Prolongeant le travail amorcé au cycle 2, les activités au cycle 3 permettent aux élèves de passer progressivement d’une géométrie où les objets (le carré, la droite, le cube, etc.) et leurs propriétés sont essentiellement contrôlés par la perception à une géométrie où le recours à des instruments devient déterminant, pour aller ensuite vers une géométrie dont la validation s’appuie sur le raisonnement et l’argumentation. L’utilisation fréquente des outils de construction permet de renforcer la compréhension des propriétés étudiées (perpendicularité, égalité de longueurs, parallélisme, milieu, symétrie, égalité d’angles, etc.) et constitue un enjeu majeur de l’enseignement de la géométrie. RA16_C3_MATH_Espace-geometrie_897385.pdf

2. Le rôle des instruments en géométrie

Les instruments constituent une variable didactique majeure pour l’enseignement de la géométrie. Ne pas hésiter à varier les instruments, mais ne pas négliger le temps de prise en main. De nombreux rôles peuvent leur être attribués (Mithalal- Le Doze- 2019) :

– Pallier les limites de la visualisation dans les cas d’incertitude, et affiner les concepts construits.

– Matérialiser des propriétés géométriques : les découvrir, associées à un instrument ; matérialiser des propriétés connues.

– Porter l’attention sur des caractéristiques spécifiques des objets.

– Porter l’attention sur l’identification de constituants des objets et leurs relations (les propriétés).

– Soutenir l’analyse des dessins en ajoutant des tracés supplémentaires.

Les instruments sont utilisés pour guider, outiller la perception, et leur usage nécessite la mise en œuvre de propriétés géométriques. Il doit donc y avoir une nécessaire interaction entre connaissance des propriétés géométriques et utilisation des instruments de géométrie. 77n2.pdf

Exemples : le rectangle à terminer

Les stratégies vont être complètement différentes selon l’instrument utilisé pour terminer ce rectangle.

La corde à 13 nœuds

Selon l’instrument choisi, on favorise aussi l’espace dans lequel on va travailler. Ainsi, dans le cas de la corde à 13 nœuds, on préfère dans un premier temps l’activité dans un monde réel (le méso-espace) pour arriver à l’objet géométrique (micro espace). Ce passage du monde réel au cadre géométrique s’accompagne d’une transformation conceptuelle qui va de pair avec une évolution du langage dans un processus de secondarisation des genres (Rebière, 2002, 2013). Ainsi, la situation dans le méso-espace utilisant la grande corde suscitera vraisemblablement un langage renvoyant au milieu matériel objectif : corde, nœud, intervalle, écart, tenir un nœud avec une main, tendre la corde entre le premier nœud et le quatrième nœud, etc. Le passage au dessin pour garder la mémoire de la pré-figure devrait faire évoluer ce discours vers les formulations suivantes : pointe, point, sommet, trait droit, côté, forme, triangle, quadrilatère, rectangle, etc. Une dernière étape du processus sera de parvenir à dégager et institutionnaliser un objet géométrique dont les caractéristiques appartiennent au cadre géométrique avec les termes spécifiques : point, sommet, segment, côté, milieu, triangle, quadrilatère, longueur, etc… Cette transformation conceptuelle et langagière s’inscrit dans une première phase d’un processus de modélisation, ce qui reprend l’une des fonctions de la géométrie soulignée par Brousseau.
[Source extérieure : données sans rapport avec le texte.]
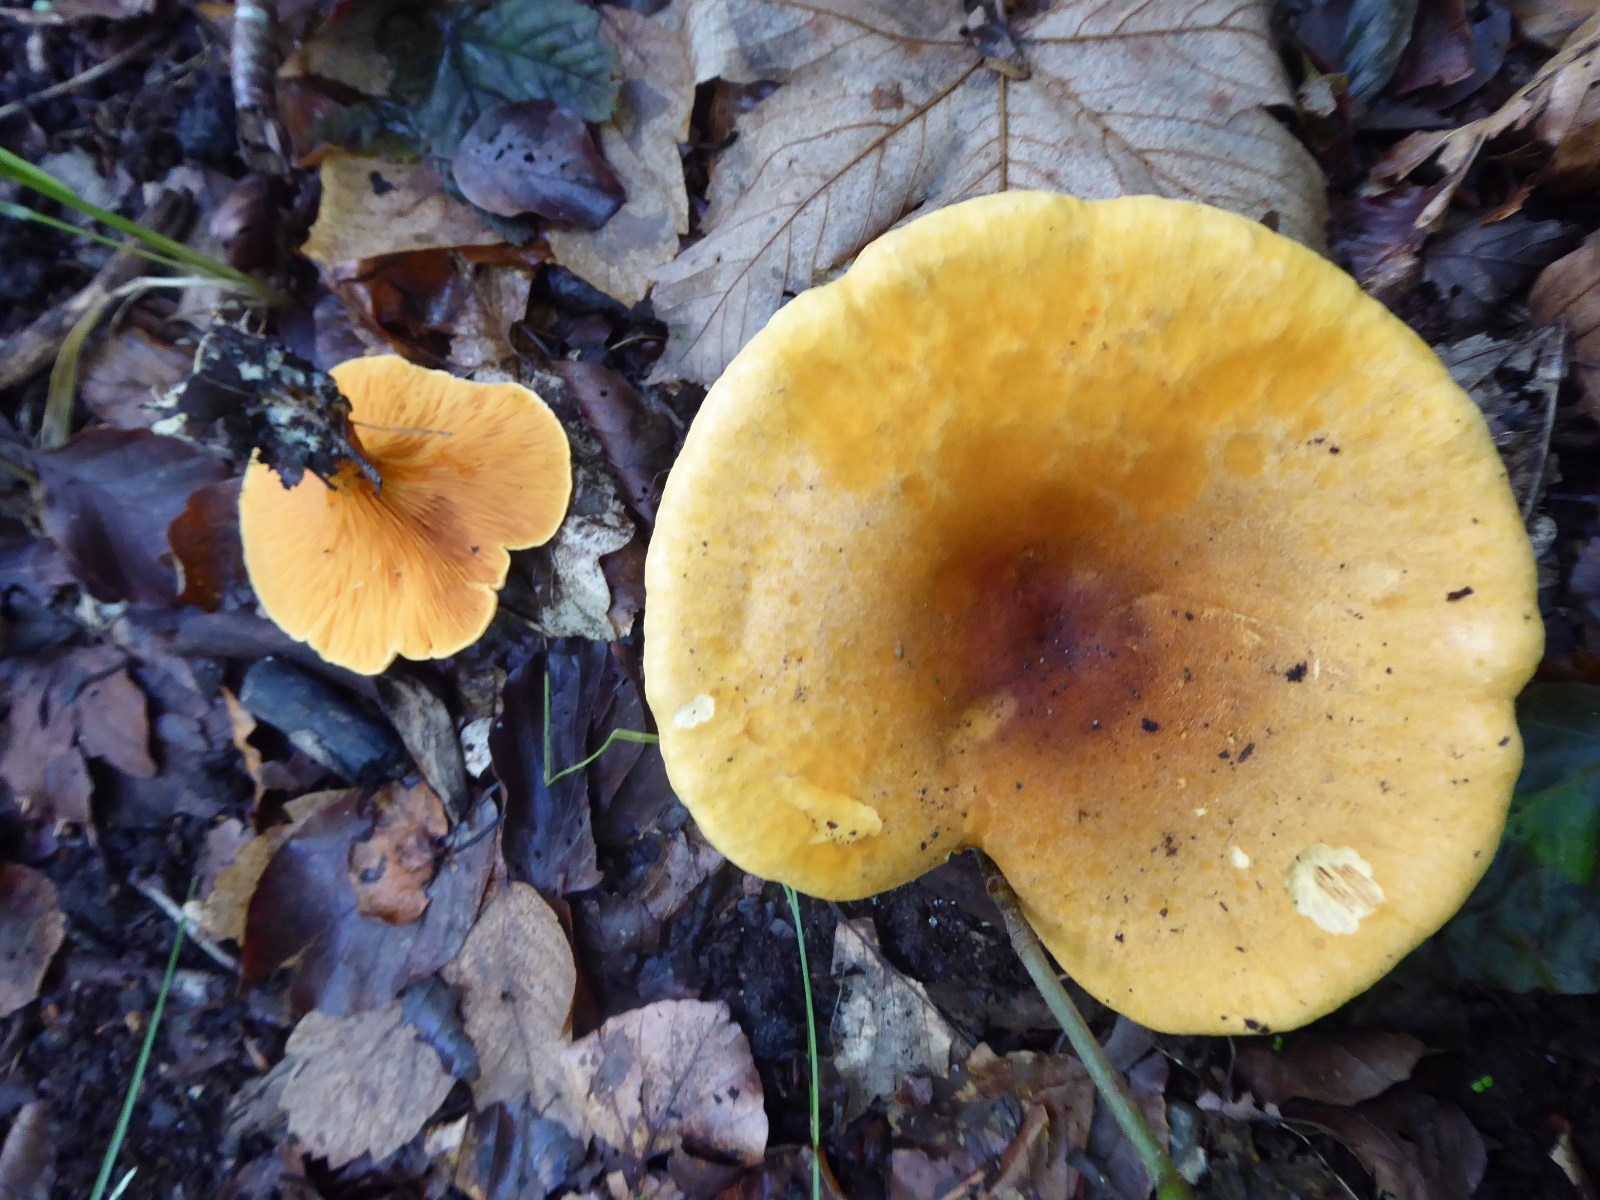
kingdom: Fungi
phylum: Basidiomycota
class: Agaricomycetes
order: Boletales
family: Hygrophoropsidaceae
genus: Hygrophoropsis
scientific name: Hygrophoropsis aurantiaca
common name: almindelig orangekantarel
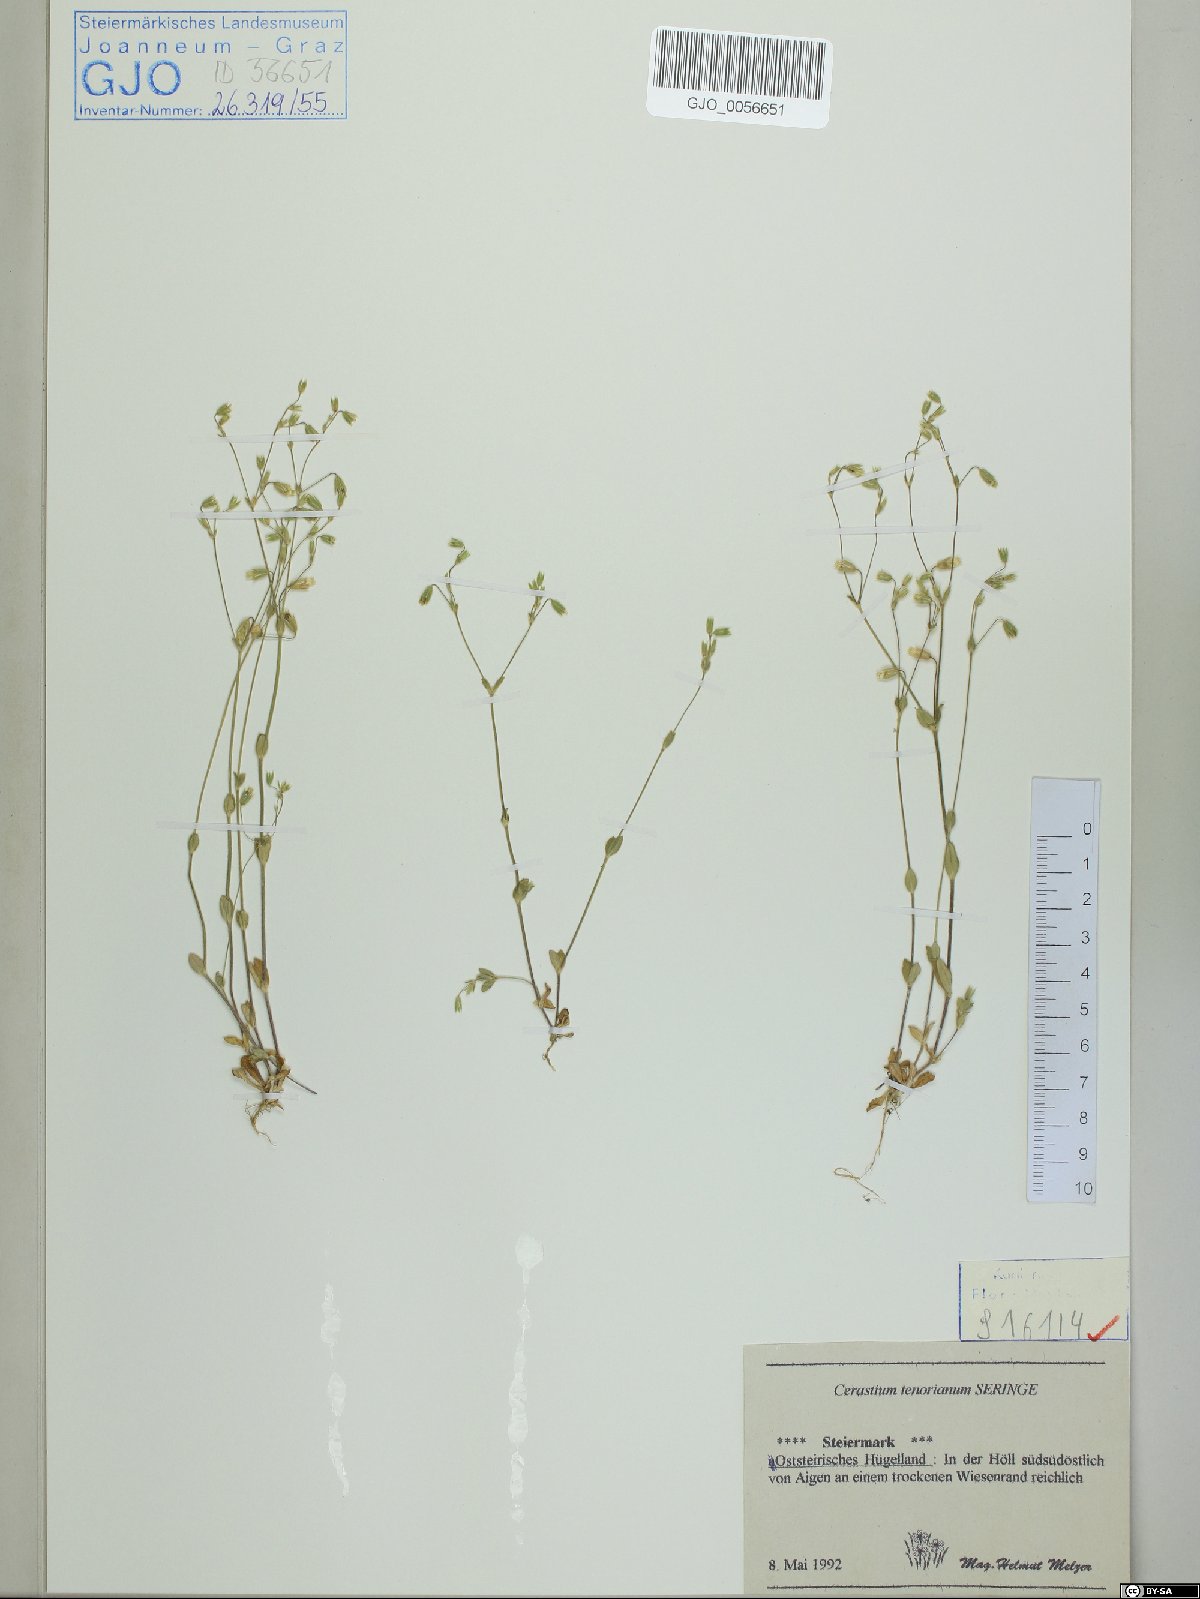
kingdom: Plantae
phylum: Tracheophyta
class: Magnoliopsida
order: Caryophyllales
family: Caryophyllaceae
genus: Cerastium
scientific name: Cerastium tenoreanum
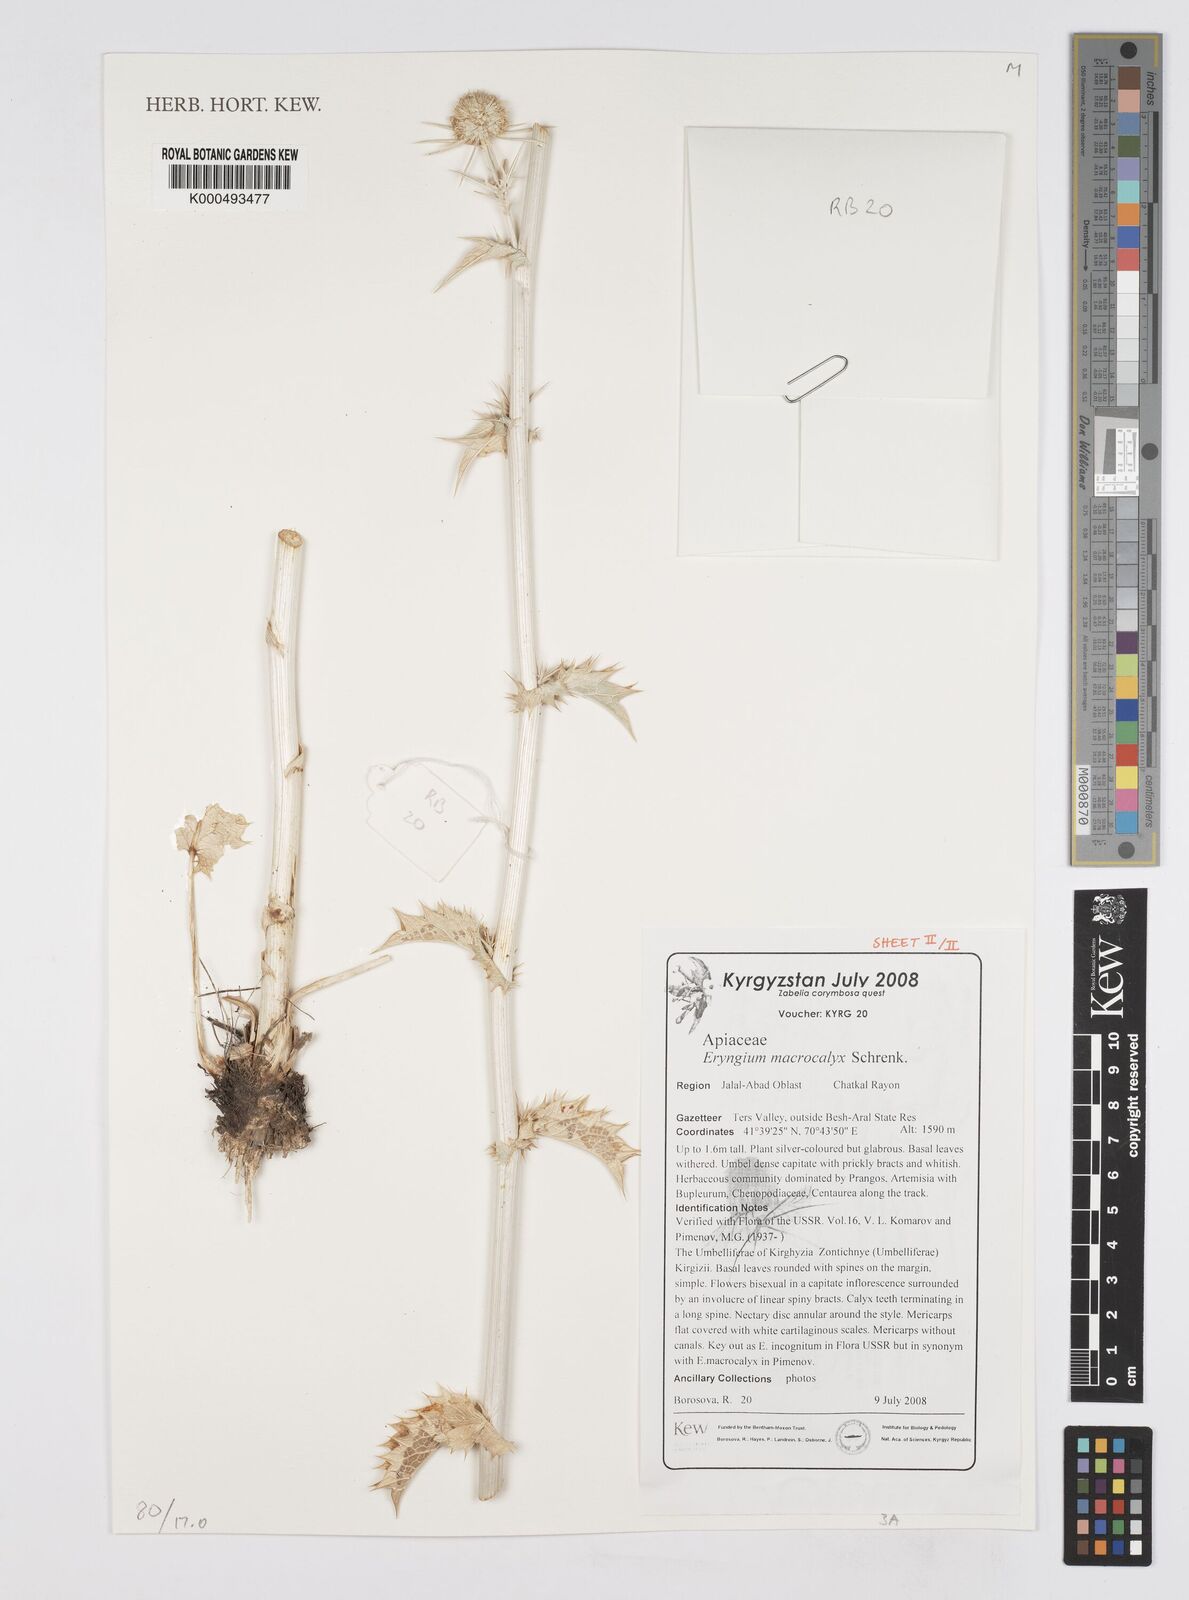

3. L’introduction des “coûts” des instruments

Et si au lieu d’imposer des instruments aux élèves, on leur donnait un coût ?

Pour Duval, Godin (2005) « ce n’est pas tant la tâche de reproduction qui est importante que le type d’instrument choisi pour la reproduction » car selon l’instrument choisi, on sollicite telle ou telle vision.

L’introduction d’un coût à l’utilisation des instruments permet la réussite par des procédures diverses, qui demandent plus ou moins de connaissances géométriques, mais incite à utiliser certains instruments plutôt que d’autres.

Sans contraindre les instruments, on peut favoriser l’usage de ceux qui mènent aux procédures que l’on veut développer par un jeu de malus. Un enjeu transverse à travailler dès le cycle 2 : articulation entre déconstruction instrumentale (opératoire) et dimensionnelle (en lien avec un référentiel théorique).